**Aim:** Please quote every line of text in the material below word for word, leaving out the images.

**Records from a dataset:**
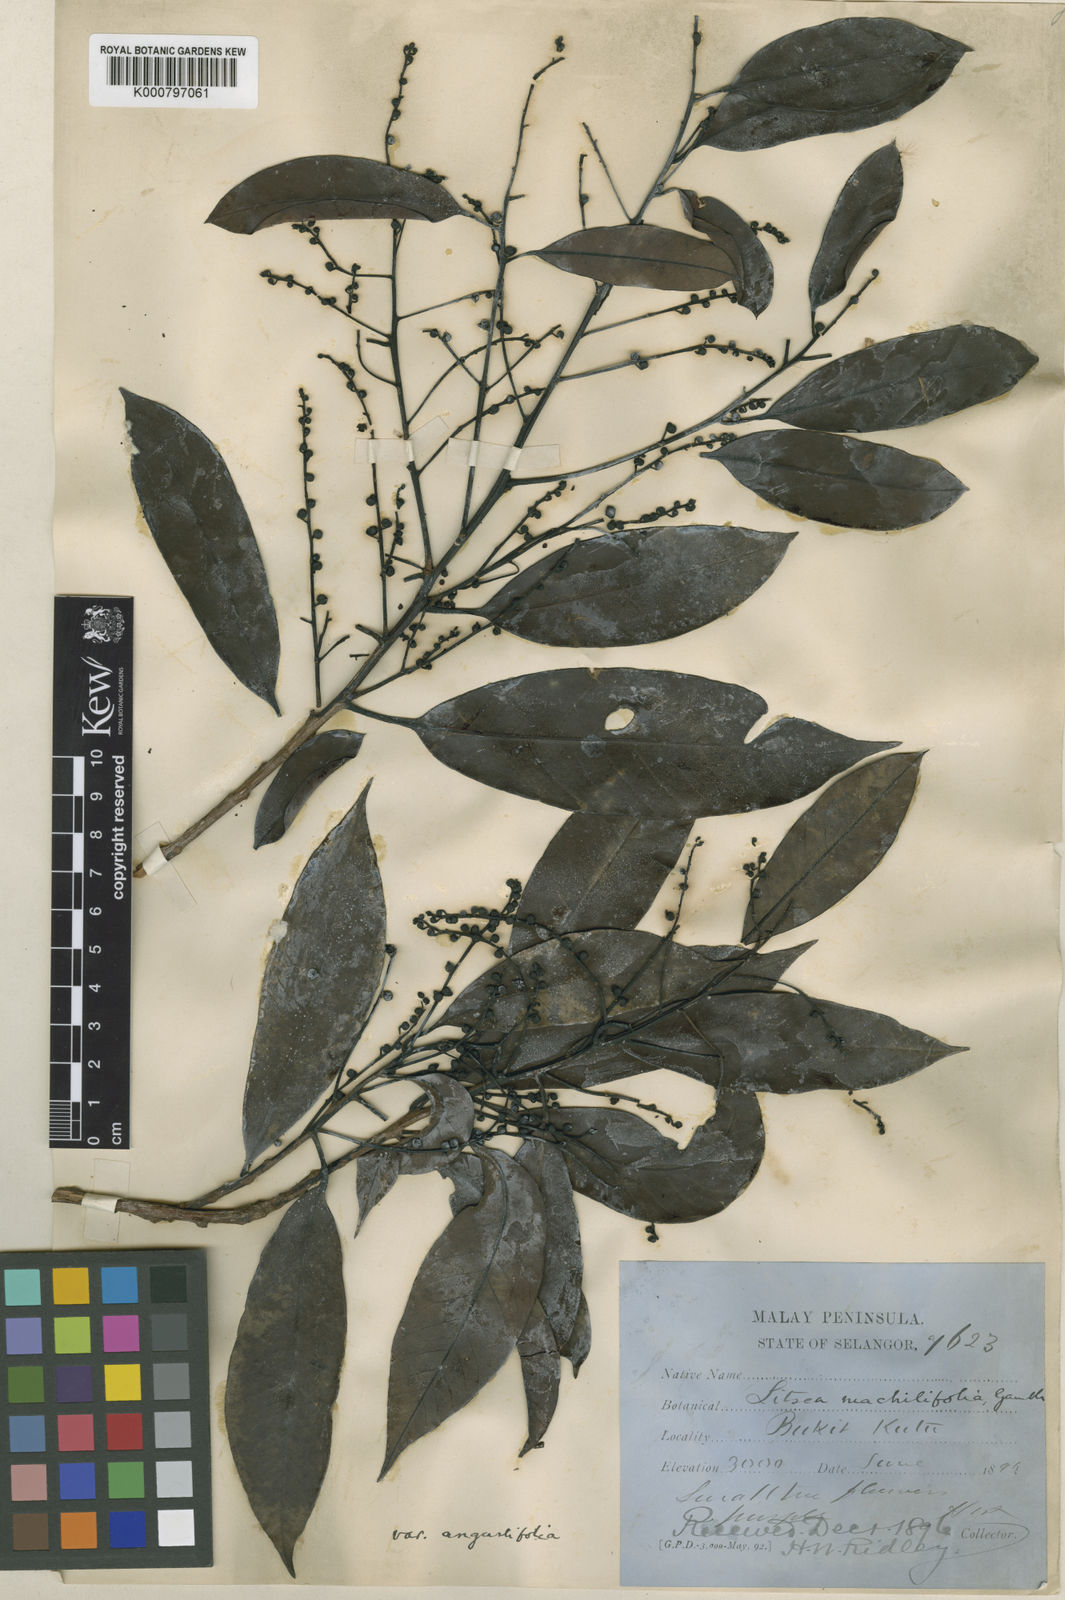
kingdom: Plantae
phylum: Tracheophyta
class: Magnoliopsida
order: Laurales
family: Lauraceae
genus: Litsea
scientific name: Litsea machilifolia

**Complete output:**
kingdom: Plantae
phylum: Tracheophyta
class: Magnoliopsida
order: Laurales
family: Lauraceae
genus: Litsea
scientific name: Litsea machilifolia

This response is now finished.